Alıntı Metin.
○ ○ ○ ○ ○ ○ ○

Zeki Demirkubuz’un Yazgı (2001) filmindeki Musa karakterinde ise durum biraz daha farklıdır. O da bu yumruğun ve yumruğun sahibi bedenin gölgesinde yaşamaya çalışır ama bir fark vardır. O bu yumruğu görmezden gelmeye çalışır, ya da kayıtsız kalarak kişisel tepkisini gösterir. Musa annesine inen yumruğu görür ve

yumruğun esintisini hisseder ama bu esinti daha fazla kendisine gelmesin diye annesinin ölü bir vaziyette yattığı odanın ışığını söndürüp, kapısını kapatır. Adeta yumruğu kendi dünyasında karartmaya çalışır.

○ ○ ○ ○ ○ ○ ○

Sayfalardan yazıya geçirilen içerik:
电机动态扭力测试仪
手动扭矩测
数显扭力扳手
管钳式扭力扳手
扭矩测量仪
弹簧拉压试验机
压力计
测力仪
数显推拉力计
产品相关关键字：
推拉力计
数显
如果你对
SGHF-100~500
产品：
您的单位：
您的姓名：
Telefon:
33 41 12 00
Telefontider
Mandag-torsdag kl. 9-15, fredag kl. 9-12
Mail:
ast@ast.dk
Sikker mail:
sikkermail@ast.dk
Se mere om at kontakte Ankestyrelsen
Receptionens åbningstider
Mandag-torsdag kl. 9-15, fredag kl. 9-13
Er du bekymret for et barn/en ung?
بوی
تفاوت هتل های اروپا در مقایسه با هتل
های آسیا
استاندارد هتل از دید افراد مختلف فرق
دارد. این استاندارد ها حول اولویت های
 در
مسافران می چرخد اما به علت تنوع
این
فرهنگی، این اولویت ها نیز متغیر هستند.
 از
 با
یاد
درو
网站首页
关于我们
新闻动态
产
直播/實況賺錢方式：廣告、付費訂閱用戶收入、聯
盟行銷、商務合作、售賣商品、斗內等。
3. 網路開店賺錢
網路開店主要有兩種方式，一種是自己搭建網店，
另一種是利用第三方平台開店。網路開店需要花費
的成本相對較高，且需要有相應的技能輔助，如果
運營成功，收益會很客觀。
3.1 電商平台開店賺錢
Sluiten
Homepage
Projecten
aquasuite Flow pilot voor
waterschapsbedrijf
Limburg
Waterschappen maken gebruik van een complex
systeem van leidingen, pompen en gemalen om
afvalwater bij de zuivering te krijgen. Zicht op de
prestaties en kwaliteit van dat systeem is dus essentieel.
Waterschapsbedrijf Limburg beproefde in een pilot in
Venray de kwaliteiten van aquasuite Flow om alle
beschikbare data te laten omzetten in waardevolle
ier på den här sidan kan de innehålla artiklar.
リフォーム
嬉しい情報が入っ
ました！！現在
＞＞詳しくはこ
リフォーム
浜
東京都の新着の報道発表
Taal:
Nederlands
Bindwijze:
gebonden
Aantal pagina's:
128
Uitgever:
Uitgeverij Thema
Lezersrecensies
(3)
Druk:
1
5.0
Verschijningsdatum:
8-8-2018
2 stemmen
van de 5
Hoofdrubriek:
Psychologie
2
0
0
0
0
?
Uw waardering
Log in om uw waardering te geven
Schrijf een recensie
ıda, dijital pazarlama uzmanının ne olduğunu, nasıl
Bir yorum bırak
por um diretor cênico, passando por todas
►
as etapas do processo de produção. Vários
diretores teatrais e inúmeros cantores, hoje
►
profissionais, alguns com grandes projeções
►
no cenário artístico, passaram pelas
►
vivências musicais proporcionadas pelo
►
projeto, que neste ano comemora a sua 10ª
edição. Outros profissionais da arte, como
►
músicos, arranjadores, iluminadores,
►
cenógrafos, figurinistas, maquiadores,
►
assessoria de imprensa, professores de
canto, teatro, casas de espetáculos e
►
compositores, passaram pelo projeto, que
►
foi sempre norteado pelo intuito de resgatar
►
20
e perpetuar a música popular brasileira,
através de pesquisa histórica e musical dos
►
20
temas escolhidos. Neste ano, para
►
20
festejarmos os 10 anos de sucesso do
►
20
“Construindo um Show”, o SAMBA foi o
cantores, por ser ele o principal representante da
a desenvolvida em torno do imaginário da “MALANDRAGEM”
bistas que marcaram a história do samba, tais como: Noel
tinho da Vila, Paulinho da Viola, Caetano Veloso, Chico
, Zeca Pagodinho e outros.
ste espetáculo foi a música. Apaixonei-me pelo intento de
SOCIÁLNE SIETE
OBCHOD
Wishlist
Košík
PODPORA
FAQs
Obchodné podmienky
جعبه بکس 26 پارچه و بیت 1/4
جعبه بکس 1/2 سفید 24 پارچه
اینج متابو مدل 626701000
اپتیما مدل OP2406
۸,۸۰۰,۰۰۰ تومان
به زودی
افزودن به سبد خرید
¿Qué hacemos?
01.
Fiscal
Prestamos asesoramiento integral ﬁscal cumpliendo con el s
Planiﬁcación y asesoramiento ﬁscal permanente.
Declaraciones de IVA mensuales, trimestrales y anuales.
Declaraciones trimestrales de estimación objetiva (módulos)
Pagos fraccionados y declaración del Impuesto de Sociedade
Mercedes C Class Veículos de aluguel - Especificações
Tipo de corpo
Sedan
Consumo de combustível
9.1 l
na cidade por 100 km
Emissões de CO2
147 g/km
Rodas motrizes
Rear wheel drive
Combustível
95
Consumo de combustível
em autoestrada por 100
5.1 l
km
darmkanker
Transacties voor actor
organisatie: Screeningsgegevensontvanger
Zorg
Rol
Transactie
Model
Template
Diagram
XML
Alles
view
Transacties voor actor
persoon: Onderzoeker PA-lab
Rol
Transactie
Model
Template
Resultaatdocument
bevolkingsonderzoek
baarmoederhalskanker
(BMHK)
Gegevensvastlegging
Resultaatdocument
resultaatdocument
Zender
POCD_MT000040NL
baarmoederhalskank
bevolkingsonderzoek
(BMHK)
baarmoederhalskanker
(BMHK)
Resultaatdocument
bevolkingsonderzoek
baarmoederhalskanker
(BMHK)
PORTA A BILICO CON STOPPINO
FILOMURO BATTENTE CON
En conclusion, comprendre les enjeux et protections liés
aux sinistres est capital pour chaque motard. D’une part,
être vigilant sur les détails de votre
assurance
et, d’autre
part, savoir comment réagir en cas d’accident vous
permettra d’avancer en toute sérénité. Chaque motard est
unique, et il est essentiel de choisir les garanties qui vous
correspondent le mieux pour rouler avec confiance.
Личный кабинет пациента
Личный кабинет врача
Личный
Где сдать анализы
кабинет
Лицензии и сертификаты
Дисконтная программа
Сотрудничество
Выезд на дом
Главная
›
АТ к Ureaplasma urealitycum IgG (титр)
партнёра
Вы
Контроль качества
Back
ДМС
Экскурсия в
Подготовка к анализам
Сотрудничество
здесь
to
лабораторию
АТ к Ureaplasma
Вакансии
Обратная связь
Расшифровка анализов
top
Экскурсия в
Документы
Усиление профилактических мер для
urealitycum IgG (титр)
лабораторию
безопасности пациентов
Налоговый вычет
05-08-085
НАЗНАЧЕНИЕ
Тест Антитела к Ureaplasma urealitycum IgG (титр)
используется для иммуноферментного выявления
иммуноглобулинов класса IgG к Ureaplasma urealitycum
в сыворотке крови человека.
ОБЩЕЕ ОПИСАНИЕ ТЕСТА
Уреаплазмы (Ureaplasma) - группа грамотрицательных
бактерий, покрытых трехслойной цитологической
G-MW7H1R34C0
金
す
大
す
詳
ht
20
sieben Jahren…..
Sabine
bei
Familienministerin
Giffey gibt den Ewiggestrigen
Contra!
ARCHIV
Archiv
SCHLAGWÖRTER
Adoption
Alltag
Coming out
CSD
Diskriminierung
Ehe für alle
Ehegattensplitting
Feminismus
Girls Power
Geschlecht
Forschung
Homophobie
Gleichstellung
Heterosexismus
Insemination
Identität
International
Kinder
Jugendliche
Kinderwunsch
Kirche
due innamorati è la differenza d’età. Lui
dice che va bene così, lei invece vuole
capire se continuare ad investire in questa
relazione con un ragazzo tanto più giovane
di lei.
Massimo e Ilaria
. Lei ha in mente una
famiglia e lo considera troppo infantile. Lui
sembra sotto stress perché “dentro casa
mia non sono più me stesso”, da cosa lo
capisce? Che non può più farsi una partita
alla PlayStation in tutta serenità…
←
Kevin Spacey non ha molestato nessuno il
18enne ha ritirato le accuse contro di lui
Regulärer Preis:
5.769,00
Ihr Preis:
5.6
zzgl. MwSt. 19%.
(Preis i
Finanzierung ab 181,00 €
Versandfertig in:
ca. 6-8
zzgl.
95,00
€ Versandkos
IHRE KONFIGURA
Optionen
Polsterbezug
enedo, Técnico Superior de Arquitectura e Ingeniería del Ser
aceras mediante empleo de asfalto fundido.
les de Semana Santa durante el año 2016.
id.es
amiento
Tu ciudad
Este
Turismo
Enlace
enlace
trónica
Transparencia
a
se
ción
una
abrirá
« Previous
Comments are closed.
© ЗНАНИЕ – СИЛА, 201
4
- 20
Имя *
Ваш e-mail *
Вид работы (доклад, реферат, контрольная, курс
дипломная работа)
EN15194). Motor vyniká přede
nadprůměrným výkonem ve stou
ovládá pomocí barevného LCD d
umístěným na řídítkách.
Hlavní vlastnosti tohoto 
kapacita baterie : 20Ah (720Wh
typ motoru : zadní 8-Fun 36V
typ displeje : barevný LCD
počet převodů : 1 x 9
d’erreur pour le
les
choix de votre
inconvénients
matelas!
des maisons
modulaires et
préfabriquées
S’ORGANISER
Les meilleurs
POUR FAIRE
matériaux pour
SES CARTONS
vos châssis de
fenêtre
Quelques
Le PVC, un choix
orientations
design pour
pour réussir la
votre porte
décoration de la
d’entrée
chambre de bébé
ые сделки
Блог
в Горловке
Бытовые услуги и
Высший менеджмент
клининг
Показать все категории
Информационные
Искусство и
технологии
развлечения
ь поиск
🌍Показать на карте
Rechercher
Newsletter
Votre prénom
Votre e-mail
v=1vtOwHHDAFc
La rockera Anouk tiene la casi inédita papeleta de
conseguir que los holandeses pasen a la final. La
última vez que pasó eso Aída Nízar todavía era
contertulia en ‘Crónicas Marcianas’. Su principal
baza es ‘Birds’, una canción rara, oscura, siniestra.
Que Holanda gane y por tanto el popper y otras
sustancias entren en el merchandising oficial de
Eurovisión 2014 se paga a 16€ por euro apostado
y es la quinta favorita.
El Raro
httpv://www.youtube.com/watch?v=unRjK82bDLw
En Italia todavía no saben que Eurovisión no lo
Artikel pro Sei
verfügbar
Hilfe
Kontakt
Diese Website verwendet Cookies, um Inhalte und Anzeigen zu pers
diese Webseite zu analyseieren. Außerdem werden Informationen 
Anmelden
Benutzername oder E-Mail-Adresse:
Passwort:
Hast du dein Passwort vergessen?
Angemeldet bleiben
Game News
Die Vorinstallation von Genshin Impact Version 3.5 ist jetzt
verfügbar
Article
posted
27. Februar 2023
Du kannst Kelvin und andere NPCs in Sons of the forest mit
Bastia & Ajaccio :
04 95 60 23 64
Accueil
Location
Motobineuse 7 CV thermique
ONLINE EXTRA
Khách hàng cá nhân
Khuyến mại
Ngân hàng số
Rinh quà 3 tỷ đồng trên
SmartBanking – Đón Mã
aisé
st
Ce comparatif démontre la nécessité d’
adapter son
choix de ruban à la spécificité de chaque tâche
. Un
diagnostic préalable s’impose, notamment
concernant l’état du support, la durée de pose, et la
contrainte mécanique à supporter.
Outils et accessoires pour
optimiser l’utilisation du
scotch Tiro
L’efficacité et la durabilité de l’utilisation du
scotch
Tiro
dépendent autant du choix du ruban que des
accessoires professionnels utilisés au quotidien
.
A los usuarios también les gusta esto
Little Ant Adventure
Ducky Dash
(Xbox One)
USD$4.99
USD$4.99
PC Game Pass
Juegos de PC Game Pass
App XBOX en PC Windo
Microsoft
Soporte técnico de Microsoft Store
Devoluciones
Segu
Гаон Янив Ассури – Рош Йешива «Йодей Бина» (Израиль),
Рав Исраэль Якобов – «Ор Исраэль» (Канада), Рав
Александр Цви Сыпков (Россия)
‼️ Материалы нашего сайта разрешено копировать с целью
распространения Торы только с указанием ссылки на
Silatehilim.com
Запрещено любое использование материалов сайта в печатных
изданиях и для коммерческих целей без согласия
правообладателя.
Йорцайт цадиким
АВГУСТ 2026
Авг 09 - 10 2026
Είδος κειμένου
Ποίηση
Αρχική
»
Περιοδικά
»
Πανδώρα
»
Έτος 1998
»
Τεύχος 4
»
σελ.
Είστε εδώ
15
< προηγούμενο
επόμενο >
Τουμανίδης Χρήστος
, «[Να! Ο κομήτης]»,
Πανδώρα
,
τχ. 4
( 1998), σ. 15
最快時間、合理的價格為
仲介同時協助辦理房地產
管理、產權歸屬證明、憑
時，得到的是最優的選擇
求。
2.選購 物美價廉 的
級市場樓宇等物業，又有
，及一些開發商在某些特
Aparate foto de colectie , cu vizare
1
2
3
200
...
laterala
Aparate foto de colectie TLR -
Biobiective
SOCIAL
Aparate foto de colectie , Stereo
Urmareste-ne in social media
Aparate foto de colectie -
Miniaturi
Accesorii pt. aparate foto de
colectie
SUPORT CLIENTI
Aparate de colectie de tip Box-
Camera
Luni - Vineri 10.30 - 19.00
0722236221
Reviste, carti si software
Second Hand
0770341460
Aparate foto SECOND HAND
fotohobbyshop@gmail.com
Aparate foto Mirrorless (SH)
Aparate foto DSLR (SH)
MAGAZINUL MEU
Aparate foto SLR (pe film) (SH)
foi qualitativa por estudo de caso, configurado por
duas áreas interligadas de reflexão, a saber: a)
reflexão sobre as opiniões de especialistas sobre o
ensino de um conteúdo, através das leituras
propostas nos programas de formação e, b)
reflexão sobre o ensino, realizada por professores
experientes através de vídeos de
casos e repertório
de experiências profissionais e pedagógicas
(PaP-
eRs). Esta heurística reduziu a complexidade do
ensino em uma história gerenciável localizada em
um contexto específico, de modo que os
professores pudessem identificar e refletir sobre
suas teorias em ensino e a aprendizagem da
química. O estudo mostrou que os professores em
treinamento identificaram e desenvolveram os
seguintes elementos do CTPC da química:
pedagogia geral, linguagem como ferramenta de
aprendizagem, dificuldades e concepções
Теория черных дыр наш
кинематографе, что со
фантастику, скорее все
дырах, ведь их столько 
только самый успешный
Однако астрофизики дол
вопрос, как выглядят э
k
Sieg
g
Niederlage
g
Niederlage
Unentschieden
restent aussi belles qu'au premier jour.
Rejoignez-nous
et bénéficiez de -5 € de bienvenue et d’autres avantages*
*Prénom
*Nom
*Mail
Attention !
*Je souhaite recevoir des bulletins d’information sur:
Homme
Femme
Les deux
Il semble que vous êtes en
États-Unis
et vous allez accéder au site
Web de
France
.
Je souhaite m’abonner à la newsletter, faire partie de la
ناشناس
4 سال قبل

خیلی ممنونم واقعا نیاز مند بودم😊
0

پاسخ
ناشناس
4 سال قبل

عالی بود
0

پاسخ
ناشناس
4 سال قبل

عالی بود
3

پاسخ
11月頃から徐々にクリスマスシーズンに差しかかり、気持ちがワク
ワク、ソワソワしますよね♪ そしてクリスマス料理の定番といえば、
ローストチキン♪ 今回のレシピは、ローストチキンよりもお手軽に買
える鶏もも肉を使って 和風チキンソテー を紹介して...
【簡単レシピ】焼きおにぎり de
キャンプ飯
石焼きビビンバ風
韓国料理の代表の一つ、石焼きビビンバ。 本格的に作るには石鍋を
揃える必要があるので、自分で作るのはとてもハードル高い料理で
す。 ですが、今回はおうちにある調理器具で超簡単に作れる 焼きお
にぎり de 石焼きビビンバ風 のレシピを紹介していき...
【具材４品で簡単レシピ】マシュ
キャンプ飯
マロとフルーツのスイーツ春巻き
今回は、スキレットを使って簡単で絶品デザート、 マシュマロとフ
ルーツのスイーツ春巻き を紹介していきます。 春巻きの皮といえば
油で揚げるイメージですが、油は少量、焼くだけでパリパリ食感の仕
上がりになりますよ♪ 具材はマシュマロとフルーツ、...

○ ○ ○ ○ ○ ○ ○

Sorular.
[1] Alıntı metindeki "Zeki Demirkubuz’un Yazgı (2001) filmindeki Musa karakterinde ise durum biraz daha farklıdır." cümlesini İngilizceye çevirin.
[2] Alıntı metinde "Musa annesine inen yumruğu görür" diye başlayan cümlede Musa'ya ait olarak sayılan eylemlerin hepsini metindeki sırayla yazın.

Çözümler.
[1] In the character of Musa in Zeki Demirkubuz's film Yazgı (2001), however, the situation is somewhat different.

[2]
1. Annesine inen yumruğu görür.
2. Yumruğun esintisini hisseder.
3. Annesinin ölü bir vaziyette yattığı odanın ışığını söndürür.
4. Odanın kapısını kapatır.